Mina sat next to Kaelen, her silver ribbons retreating back into her skin, leaving only a faint glow beneath her surface.
She turned to him, her eyes searching his face with an intensity that made his Level 148 heart rate climb even higher.
"Kaelen," she said softly, her voice barely audible over the chatter of the other students.
"What really happened at the resort? I saw you at the railing. The way that... thing... looked at you before it left."
Kaelen hesitated. He looked at his hands, where the crimson threads of his Level 30 foundation pulsed with a steady, metallic heat.
He didn't want to lie to her, but the truth about Redveil—a void whale living in his mind—was a burden he wasn't ready to share.
If she knew he was carrying a "Void whale" that could consume a planet, she would never look at him the same way again.
"I think..." Kaelen began, choosing his words carefully.
"I think I just have a strange way of interacting with animals. My cultivation... it has a specific frequency."
"When I released my energy, I wasn't attacking it. I was just trying to show it that I wasn't a threat. It felt like... a connection."
Mina watched him for a long moment, the silver light in her eyes flickering.
"Like an animal whisperer?" she asked, a small, relieved giggle escaping her. "A mountain that talks to dinosaurs?"
Kaelen let out a breath he didn't know he was holding and gave her a small, awkward nod.
"Something like that," he lied.
It was a half-truth, but it was enough to keep the worry from her face.
He didn't tell her that Redveil had mimicked a Void Whale, or that the dinosaur hadn't just left—it had retreated in submission to a higher predator.
The Foundation of the Man
Professor Andrew's voice cut through the hall once more, ending their private moment.
"Day one is over! Recover. Sleep. Integrate the serum."
"Tomorrow, we move from sparring to Gravity Resistance."
"If your 'Man' phase can't handle the weight of your own potential, the 'Magic' and 'Machine' will never happen."
As Kaelen walked out of the hall, he felt the Star-Silver in his marrow vibrating in agreement.

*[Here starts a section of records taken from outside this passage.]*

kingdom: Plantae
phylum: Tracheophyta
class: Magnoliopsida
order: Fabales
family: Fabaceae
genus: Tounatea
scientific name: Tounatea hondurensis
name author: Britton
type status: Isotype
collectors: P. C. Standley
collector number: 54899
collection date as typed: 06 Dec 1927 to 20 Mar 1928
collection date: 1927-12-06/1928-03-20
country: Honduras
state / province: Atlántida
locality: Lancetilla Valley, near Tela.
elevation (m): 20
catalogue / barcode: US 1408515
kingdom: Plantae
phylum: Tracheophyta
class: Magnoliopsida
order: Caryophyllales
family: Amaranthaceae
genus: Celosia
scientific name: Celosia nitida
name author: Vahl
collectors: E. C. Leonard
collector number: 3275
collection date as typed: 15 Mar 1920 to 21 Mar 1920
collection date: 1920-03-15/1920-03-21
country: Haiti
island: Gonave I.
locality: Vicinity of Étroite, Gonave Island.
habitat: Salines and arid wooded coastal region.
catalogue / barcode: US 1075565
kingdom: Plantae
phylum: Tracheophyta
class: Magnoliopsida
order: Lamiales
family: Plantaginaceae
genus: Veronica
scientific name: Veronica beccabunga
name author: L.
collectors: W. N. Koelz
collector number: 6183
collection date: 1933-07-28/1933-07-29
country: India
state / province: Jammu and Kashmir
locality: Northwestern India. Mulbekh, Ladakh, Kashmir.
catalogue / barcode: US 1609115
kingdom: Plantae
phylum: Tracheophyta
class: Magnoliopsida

He was a "Large solid mountain" in the making, and the foundation he was building now would eventually support the heaviest armor the Federation had ever seen.
He was already thinking ahead to the Secondary Academy, where he would finally be allowed to weave his Armor.
With his thread thickness, he knew his Armor wouldn't just be a "second skin"—it would be a walking fortress.
But for now, he had to master the "Man."